--- EXERCISE OBJECTIVE ---
Would you return the entries exactly, with every line intact?

Limb landmark coordinates:
Content starts
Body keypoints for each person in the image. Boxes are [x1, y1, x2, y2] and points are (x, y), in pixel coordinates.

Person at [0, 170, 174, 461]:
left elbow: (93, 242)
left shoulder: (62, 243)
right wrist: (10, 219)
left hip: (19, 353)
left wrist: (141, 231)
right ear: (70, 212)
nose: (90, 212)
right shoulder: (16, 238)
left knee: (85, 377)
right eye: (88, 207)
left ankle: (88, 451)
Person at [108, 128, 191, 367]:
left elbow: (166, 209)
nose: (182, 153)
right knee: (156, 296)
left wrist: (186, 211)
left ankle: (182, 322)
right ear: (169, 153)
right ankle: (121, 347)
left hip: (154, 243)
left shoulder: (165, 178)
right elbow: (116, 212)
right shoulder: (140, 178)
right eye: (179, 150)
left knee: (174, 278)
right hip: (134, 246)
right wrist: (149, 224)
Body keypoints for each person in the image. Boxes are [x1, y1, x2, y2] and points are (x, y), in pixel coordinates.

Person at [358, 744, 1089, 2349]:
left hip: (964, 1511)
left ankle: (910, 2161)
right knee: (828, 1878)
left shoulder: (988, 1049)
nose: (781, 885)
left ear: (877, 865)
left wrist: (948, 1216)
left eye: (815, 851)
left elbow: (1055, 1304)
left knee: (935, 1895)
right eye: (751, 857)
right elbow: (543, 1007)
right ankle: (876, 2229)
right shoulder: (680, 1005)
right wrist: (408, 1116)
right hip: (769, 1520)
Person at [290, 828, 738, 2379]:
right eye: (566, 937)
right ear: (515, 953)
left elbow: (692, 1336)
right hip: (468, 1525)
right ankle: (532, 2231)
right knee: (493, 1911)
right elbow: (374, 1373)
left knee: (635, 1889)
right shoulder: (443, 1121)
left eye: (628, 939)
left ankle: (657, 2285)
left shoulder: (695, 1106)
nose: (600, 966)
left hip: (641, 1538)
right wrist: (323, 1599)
Content ends
--- PROBLEM SOLUTION ---
Body keypoints for each person in the image. Boxes are [x1, y1, x2, y2] and points are (x, y), in pixel coordinates.

Person at [0, 170, 174, 461]:
left elbow: (93, 242)
left shoulder: (62, 243)
right wrist: (10, 219)
left hip: (19, 353)
left wrist: (141, 231)
right ear: (70, 212)
nose: (90, 212)
right shoulder: (16, 238)
left knee: (85, 377)
right eye: (88, 207)
left ankle: (88, 451)
Person at [108, 128, 191, 367]:
left elbow: (166, 209)
nose: (182, 153)
right knee: (156, 296)
left wrist: (186, 211)
left ankle: (182, 322)
right ear: (169, 153)
right ankle: (121, 347)
left hip: (154, 243)
left shoulder: (165, 178)
right elbow: (116, 212)
right shoulder: (140, 178)
right eye: (179, 150)
left knee: (174, 278)
right hip: (134, 246)
right wrist: (149, 224)
Body keypoints for each person in the image. Boxes are [x1, y1, x2, y2] and points are (x, y), in pixel coordinates.

Person at [358, 744, 1089, 2349]:
left hip: (964, 1511)
left ankle: (910, 2161)
right knee: (828, 1878)
left shoulder: (988, 1049)
nose: (781, 885)
left ear: (877, 865)
left wrist: (948, 1216)
left eye: (815, 851)
left elbow: (1055, 1304)
left knee: (935, 1895)
right eye: (751, 857)
right elbow: (543, 1007)
right ankle: (876, 2229)
right shoulder: (680, 1005)
right wrist: (408, 1116)
right hip: (769, 1520)
Person at [290, 828, 738, 2379]:
right eye: (566, 937)
right ear: (515, 953)
left elbow: (692, 1336)
right hip: (468, 1525)
right ankle: (532, 2231)
right knee: (493, 1911)
right elbow: (374, 1373)
left knee: (635, 1889)
right shoulder: (443, 1121)
left eye: (628, 939)
left ankle: (657, 2285)
left shoulder: (695, 1106)
nose: (600, 966)
left hip: (641, 1538)
right wrist: (323, 1599)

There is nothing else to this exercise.